Your task is to copy the lines of the data below from the line holding "ring tip: (167, 83)" through the line holding "index dip: (114, 93)", inclusive, exactly and with nothing added.

*Task input*.
----

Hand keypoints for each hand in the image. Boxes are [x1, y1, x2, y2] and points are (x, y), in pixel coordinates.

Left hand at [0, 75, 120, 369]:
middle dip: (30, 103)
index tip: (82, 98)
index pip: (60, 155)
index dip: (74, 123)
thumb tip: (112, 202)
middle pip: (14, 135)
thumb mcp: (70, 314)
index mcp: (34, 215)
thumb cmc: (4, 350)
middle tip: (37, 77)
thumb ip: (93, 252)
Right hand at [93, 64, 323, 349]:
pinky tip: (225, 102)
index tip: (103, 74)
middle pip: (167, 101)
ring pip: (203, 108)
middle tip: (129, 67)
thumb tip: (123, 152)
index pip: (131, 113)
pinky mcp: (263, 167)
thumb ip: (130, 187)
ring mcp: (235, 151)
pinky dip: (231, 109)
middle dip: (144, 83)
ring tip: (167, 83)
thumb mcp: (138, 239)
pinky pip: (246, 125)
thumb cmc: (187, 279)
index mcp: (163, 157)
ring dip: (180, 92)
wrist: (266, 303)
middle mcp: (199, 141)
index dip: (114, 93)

----

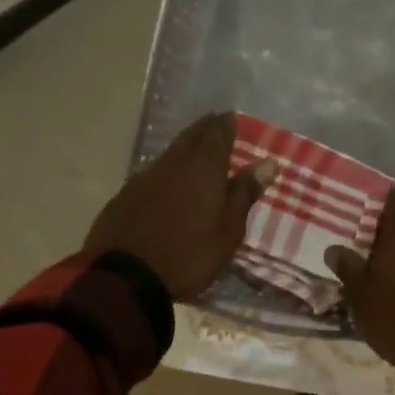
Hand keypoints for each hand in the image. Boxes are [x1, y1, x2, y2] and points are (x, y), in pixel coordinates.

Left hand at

----

*Output*.
ring tip: (167, 83)
thumb mcp: (138, 239)
pinky pip: (246, 125)
thumb cmc: (187, 279)
index mcp: (163, 157)
ring dip: (180, 92)
wrist: (266, 303)
middle mcp: (199, 141)
index dip: (114, 93)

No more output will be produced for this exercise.